In the entries below, count each line where "Site" appears. Give the total and nothing more.

*** SOURCE INFORMATION ***

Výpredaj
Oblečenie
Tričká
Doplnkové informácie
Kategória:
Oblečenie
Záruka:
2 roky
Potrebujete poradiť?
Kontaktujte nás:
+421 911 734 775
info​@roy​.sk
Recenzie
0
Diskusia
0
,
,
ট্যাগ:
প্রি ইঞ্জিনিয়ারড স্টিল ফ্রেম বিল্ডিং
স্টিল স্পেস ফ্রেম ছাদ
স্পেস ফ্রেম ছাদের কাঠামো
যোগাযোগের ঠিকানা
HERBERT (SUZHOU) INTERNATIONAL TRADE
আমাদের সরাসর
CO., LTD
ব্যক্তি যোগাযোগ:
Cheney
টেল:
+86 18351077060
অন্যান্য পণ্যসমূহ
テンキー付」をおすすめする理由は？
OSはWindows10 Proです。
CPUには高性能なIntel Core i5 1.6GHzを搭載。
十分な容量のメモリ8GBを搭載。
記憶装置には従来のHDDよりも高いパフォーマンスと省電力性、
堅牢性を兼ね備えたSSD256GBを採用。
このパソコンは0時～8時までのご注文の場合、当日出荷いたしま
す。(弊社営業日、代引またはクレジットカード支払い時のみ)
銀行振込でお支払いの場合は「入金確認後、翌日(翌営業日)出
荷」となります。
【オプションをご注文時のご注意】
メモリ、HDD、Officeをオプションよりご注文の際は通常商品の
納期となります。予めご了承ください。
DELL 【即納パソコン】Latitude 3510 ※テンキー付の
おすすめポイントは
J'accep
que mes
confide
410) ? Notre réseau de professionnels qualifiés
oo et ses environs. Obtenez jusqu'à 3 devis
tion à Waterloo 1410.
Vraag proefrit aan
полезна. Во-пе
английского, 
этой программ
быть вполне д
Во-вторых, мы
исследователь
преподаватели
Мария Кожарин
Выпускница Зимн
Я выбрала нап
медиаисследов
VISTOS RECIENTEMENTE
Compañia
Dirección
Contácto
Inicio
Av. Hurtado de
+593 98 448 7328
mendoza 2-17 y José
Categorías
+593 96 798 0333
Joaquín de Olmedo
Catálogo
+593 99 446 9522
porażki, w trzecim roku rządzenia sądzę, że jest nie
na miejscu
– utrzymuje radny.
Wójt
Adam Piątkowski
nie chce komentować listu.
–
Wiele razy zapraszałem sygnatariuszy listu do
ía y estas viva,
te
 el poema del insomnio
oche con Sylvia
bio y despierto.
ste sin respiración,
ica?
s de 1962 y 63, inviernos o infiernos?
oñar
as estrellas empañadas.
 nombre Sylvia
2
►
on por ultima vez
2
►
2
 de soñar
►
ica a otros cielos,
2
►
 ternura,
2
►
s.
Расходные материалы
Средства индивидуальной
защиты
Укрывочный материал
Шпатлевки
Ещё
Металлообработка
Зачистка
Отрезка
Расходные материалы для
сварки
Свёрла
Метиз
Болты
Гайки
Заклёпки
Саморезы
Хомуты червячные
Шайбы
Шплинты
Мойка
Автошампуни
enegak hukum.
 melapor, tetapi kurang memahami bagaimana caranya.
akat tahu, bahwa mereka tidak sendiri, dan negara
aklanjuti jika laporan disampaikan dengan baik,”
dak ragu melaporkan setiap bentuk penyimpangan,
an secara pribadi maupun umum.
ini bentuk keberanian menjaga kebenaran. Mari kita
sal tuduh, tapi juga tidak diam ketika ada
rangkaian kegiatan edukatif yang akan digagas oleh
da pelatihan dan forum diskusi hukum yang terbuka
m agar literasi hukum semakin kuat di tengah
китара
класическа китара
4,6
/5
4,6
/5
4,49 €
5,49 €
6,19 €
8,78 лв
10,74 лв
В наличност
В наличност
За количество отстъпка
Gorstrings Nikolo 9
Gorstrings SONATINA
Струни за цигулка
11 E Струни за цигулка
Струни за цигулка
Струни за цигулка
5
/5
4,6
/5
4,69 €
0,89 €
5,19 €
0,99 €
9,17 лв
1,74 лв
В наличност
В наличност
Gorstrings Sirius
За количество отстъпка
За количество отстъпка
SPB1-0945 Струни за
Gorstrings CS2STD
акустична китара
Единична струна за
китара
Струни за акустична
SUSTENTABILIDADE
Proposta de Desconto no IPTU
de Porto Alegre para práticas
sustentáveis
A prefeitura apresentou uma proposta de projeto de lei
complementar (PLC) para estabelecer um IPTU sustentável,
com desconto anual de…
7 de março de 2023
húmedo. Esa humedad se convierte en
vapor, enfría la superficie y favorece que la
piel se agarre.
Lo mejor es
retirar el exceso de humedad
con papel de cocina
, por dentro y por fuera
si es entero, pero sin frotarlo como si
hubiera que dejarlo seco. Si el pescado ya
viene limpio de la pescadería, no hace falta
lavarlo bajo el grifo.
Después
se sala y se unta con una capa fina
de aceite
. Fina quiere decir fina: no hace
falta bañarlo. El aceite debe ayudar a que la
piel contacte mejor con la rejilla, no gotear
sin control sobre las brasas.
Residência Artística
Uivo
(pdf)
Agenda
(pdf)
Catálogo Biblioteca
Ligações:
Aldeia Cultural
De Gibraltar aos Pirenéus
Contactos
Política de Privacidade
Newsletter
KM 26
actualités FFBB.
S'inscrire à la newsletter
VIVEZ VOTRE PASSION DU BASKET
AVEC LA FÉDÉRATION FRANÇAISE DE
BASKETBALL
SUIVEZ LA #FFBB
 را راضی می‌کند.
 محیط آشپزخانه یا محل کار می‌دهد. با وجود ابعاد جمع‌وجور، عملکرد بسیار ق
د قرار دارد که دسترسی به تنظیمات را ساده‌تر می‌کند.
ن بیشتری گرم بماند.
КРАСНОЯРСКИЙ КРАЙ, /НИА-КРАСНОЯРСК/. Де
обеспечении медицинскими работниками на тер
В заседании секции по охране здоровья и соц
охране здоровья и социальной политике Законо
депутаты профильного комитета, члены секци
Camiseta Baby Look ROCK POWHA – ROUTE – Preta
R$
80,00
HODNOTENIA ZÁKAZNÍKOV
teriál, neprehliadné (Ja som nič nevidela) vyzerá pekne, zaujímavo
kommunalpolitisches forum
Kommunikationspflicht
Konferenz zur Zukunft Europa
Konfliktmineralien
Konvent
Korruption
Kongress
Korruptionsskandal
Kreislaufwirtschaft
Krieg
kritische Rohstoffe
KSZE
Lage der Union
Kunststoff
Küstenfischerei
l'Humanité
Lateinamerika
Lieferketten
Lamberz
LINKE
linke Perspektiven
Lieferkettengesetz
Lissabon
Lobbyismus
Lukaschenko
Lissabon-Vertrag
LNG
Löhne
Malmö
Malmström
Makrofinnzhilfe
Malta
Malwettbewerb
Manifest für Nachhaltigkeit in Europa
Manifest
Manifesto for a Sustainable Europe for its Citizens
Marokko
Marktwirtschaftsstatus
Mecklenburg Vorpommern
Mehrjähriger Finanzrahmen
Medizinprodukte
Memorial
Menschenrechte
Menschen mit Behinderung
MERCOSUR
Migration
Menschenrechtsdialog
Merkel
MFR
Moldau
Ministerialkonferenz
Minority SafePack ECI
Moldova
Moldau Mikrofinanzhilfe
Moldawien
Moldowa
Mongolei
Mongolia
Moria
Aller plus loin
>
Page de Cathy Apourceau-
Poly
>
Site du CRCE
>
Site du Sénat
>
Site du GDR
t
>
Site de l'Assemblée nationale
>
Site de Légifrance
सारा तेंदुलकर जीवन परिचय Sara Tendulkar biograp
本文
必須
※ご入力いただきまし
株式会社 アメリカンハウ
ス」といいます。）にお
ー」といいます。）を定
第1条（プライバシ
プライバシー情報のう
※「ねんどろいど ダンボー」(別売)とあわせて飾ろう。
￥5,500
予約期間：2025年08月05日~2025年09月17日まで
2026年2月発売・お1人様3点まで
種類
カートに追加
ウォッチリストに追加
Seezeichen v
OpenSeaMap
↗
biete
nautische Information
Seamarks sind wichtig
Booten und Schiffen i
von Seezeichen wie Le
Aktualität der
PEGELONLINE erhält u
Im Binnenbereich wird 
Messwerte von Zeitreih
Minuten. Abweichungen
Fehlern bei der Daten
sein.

***

> _WRITTEN RESPONSE_: 5